In this study, we also confirm the difference of (cost-)effectiveness among different glucosamine preparation. Indeed, our results highlight that pCGS, but not the other formulations of glucosamine is cost-effective. These results are supported by the recent meta-analysis of Eriksen et al. showing that the reduction of pain and the improvement in function was observed only with pCGS and not with the other types of glucosamine [9]. Glucosamine exists in different forms. However, all these products have not been characterised in the same way in terms of quality, pharmacokinetics and equivalence of human biological fluid levels with mechanistic data [28].

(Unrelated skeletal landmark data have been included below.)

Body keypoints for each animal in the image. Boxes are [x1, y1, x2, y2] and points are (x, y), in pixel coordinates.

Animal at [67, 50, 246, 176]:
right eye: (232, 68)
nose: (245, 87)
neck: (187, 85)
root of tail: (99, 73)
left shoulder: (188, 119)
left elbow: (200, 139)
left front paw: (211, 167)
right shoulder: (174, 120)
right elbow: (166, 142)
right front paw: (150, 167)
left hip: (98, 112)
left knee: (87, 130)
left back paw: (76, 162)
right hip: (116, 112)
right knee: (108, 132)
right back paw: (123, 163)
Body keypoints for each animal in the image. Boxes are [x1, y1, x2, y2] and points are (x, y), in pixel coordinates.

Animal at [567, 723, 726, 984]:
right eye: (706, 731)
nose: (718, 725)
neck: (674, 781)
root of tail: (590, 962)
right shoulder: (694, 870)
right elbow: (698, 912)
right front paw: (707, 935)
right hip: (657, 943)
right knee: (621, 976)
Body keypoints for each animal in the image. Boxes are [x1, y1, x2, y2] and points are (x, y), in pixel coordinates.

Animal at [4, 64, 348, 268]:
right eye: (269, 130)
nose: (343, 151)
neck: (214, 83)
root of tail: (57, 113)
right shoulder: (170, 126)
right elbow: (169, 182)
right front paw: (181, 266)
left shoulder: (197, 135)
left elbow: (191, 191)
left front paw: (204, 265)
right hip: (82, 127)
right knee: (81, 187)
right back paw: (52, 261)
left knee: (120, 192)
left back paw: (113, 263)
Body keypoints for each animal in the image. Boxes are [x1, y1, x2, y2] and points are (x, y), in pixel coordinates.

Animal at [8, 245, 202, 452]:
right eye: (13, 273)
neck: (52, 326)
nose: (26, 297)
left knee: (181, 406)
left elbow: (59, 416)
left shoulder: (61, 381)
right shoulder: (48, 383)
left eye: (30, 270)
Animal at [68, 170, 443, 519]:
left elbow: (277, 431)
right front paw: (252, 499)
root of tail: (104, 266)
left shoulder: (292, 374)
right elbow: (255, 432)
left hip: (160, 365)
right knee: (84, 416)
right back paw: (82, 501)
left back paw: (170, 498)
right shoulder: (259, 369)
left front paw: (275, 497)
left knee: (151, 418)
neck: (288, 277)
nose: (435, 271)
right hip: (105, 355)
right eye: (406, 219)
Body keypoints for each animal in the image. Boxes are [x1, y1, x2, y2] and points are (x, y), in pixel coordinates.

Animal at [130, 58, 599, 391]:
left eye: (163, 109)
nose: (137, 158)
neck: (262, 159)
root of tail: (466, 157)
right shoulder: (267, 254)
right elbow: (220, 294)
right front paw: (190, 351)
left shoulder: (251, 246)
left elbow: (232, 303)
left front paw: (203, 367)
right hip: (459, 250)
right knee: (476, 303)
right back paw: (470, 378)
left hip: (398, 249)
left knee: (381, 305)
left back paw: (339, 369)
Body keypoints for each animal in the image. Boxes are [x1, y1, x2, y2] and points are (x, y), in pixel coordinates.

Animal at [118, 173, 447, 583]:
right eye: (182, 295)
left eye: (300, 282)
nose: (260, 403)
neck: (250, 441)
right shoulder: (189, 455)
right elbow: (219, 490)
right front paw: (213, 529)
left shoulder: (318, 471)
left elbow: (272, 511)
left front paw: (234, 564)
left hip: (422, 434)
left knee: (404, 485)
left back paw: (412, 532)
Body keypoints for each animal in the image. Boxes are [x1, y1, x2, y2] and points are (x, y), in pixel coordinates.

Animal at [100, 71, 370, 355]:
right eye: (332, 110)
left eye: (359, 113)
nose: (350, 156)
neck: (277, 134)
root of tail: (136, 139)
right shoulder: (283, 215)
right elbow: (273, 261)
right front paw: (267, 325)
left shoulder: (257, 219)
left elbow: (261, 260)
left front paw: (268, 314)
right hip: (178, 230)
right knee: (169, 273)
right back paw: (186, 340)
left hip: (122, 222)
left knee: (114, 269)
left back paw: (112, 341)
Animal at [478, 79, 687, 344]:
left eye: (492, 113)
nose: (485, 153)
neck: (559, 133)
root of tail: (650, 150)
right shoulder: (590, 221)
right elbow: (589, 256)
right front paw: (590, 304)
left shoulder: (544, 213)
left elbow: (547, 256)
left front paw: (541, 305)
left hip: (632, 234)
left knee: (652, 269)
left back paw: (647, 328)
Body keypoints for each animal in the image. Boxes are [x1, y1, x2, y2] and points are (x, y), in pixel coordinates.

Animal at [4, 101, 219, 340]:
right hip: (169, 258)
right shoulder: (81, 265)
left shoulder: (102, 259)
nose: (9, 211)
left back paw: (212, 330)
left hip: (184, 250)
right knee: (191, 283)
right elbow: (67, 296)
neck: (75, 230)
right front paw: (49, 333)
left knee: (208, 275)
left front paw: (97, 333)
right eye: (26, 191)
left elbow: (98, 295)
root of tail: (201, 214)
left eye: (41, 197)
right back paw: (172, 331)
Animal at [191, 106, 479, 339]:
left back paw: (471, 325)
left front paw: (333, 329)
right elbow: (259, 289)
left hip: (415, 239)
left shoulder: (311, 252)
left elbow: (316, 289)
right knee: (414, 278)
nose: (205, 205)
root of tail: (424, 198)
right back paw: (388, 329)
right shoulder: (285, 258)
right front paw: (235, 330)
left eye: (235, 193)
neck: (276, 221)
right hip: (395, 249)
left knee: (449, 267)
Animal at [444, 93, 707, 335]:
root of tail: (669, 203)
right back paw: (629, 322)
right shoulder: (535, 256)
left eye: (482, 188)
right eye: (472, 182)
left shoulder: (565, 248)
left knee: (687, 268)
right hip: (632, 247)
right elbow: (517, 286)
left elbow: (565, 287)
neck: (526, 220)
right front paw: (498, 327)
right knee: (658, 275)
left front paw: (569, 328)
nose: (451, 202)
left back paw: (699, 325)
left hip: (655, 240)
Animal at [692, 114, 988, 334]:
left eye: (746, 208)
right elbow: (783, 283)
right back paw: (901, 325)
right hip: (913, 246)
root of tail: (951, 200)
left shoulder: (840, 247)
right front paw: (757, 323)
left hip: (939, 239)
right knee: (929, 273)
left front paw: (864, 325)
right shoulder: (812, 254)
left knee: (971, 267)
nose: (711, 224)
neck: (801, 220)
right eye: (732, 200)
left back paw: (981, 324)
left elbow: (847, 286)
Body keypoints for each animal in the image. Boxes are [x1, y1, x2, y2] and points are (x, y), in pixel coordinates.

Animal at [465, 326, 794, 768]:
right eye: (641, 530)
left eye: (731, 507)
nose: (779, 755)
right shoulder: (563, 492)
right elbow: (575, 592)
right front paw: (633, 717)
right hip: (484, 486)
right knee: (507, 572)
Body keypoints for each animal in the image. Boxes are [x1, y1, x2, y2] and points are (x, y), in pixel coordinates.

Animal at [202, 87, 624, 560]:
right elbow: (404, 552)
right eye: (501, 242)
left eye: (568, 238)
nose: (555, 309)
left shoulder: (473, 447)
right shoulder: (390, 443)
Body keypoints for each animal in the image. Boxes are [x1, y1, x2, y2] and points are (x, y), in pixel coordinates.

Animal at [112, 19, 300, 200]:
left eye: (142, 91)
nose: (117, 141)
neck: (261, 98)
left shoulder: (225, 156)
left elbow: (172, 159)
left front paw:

We have to acknowledge major limitations in our study. First, our simulation model has been validated using data from a single study only. Second, we did not have access to raw data to perform the ICER evaluation. Third, the cost evaluation was limited to the cost of the treatment and other costs have to be included to achieve a full health economics evaluation (e.g., the health care resources, the patient and family resources, the productivity costs and the others sectors resources). Fourth, some data needed to calculate the utility were unavailable in some publications, and we had to replace these data by data from the trial used to validate the model. Fifth, we had no direct assessment of the utility score and had to use the regression model developed and validated by Grootendorst et al. to obtain an estimation of the utility based on the WOMAC data [13], which is only one of the tools to assess quality of life in musculoskeletal health [29].

In conclusion, we confirm the superiority of pCGS over the other glucosamine formulations in terms of efficacy and cost-effectiveness. These results should be confirmed in other studies taking into account compliance to therapy, the other costs of OA management and a direct assessment of utility.